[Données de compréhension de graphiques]

......

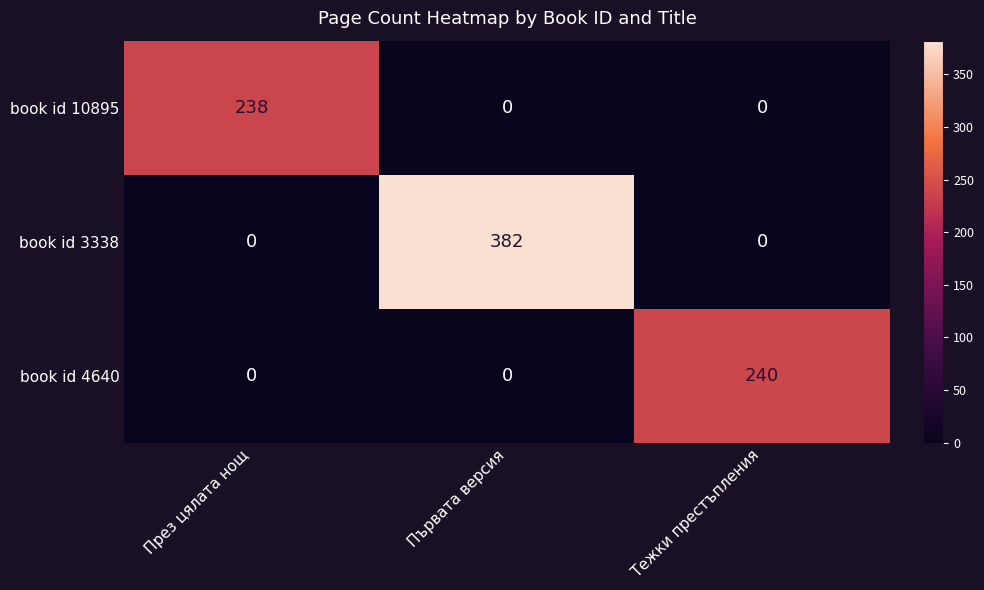

What is the approximate value of book id 4640 at Тежки престъпления, to the nearest 10?

240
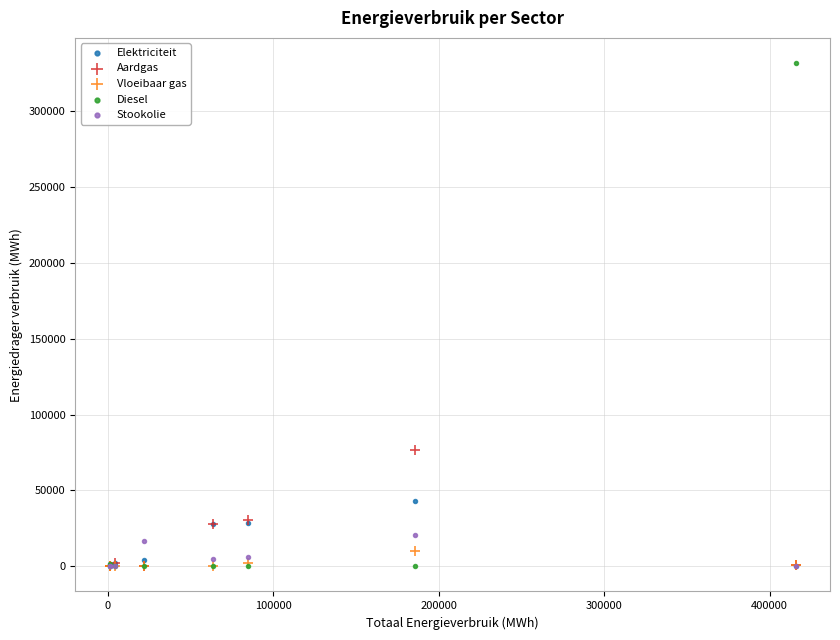

Which series reaches the maximum Y coordinate?

Diesel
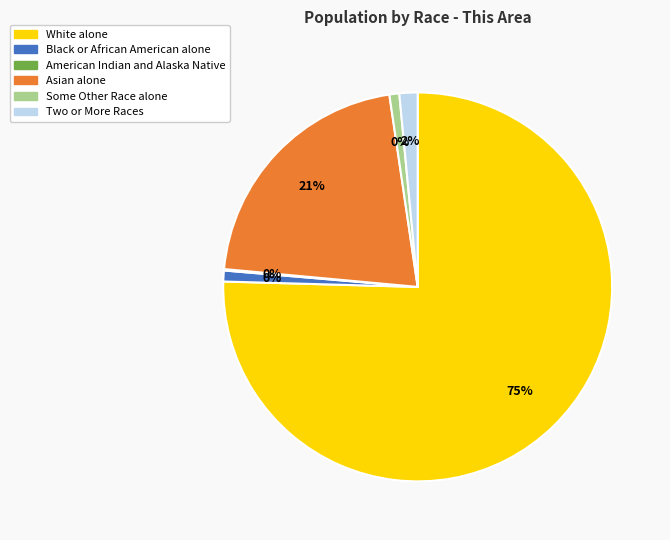

Does any single category account for the majority?

Yes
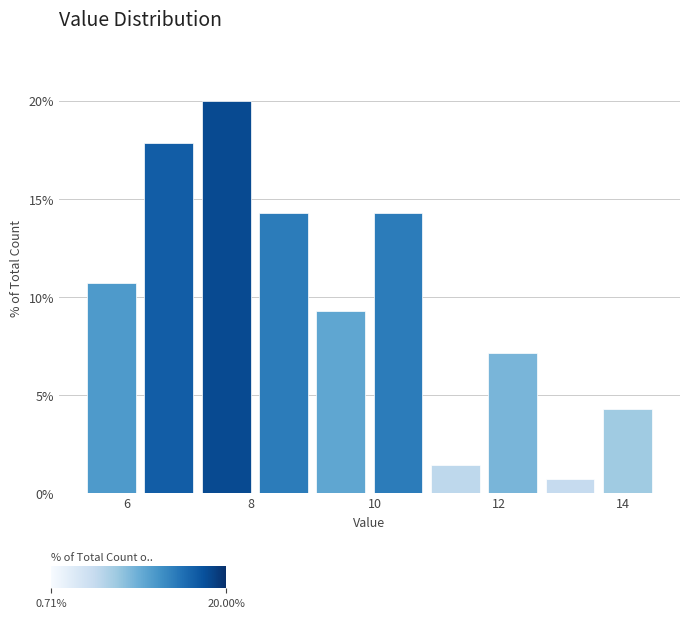

Which range on the x-axis has the tallest bar?

7.2 to 8.0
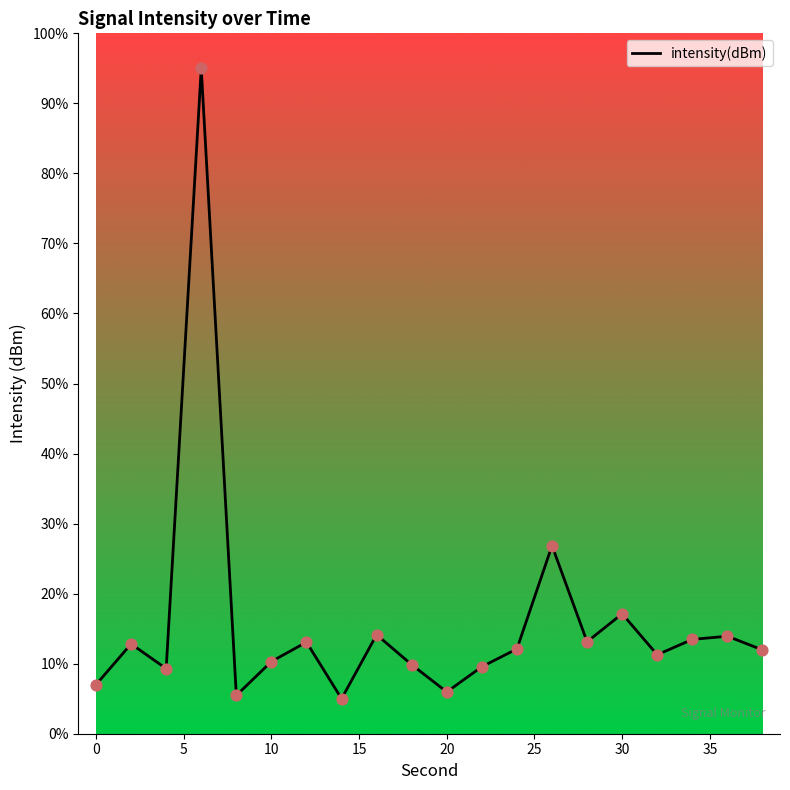

What is the difference between the maximum and minimum values?

90.0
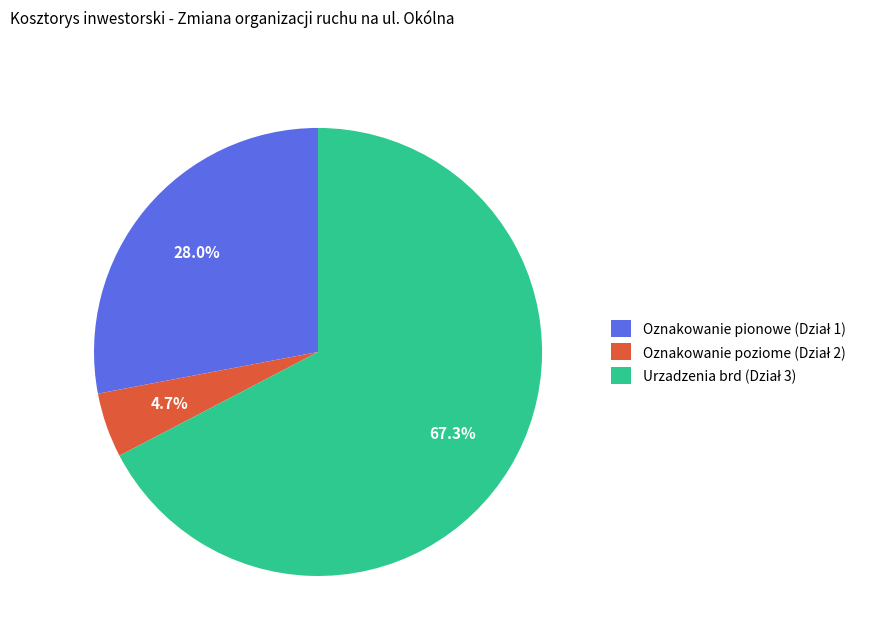

How many slices are in this pie chart?

3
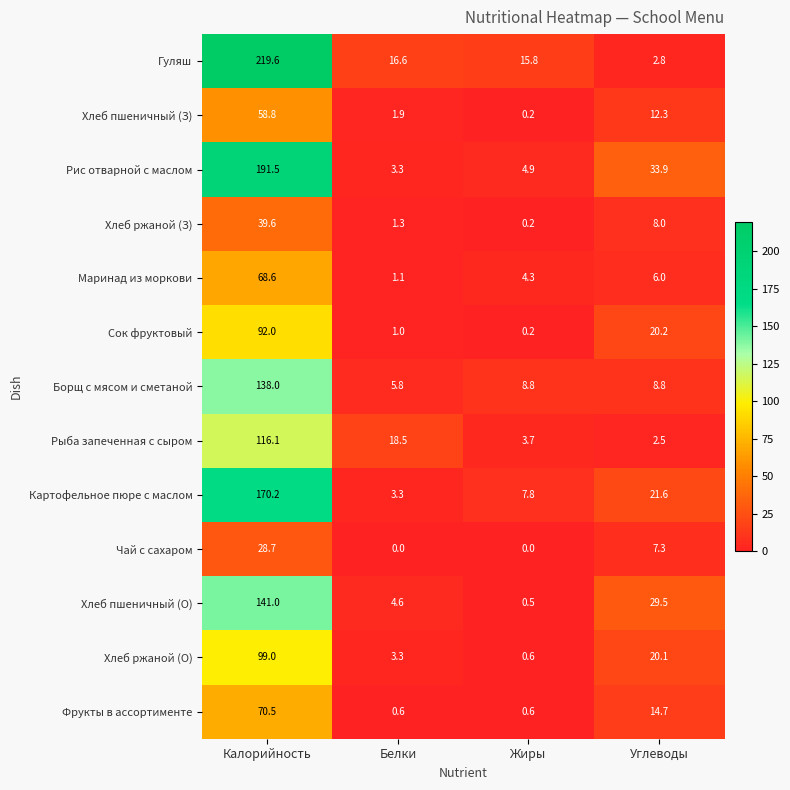

True or false: Хлеб пшеничный (О) has a value of 7.6 at Белки.

False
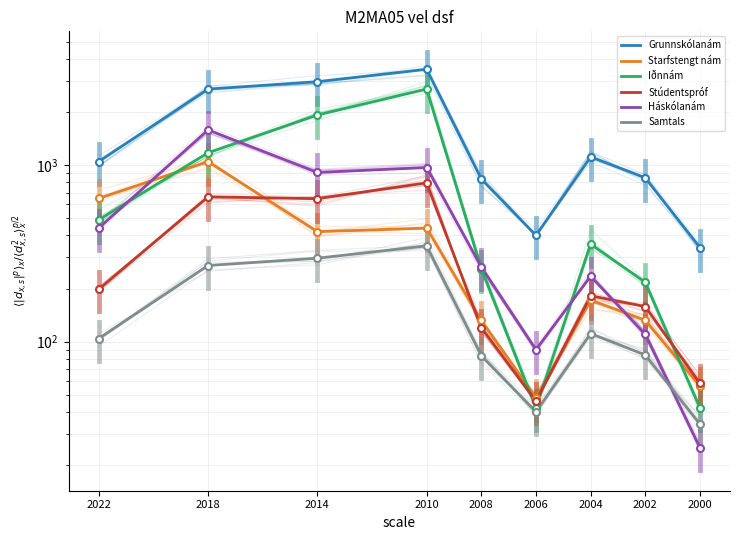

How many times do Háskólanám and Samtals cross each other?

1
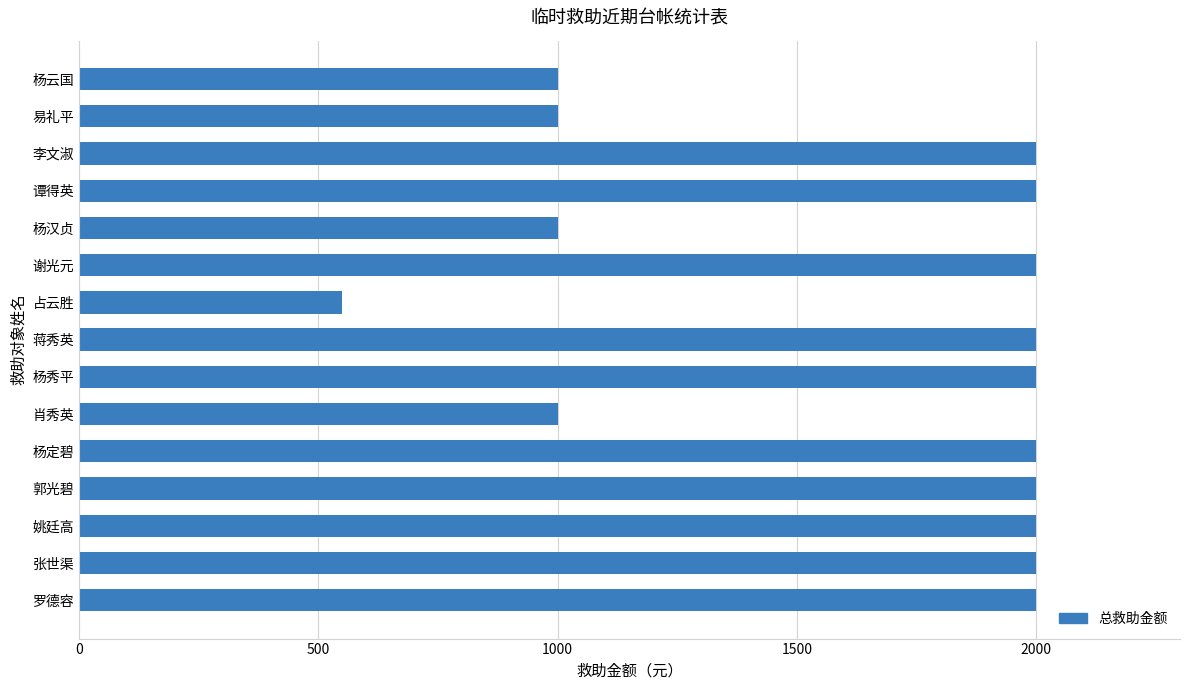

What is the change in value from 郭光碧 to 易礼平?

-1000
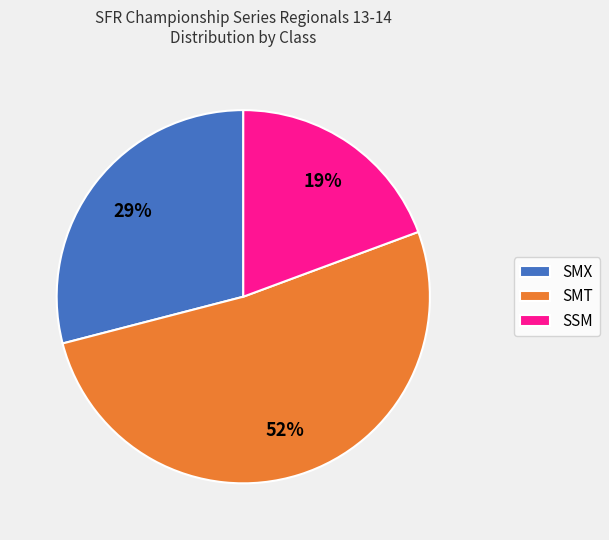

Is it true that SMT is 52% of the pie?

True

......

# PRÉSENTATION DE L'EXERCICE:
Recopiez à l'identique toutes les lignes des enregistrements ci-dessus, en laissant les images de côté.

# ESPACE DE RÉPONSE:
What is the approximate value of book id 4640 at Тежки престъпления, to the nearest 10?

240

Which series reaches the maximum Y coordinate?

Diesel

Does any single category account for the majority?

Yes

Which range on the x-axis has the tallest bar?

7.2 to 8.0

What is the difference between the maximum and minimum values?

90.0

How many slices are in this pie chart?

3

True or false: Хлеб пшеничный (О) has a value of 7.6 at Белки.

False

How many times do Háskólanám and Samtals cross each other?

1

What is the change in value from 郭光碧 to 易礼平?

-1000

Is it true that SMT is 52% of the pie?

True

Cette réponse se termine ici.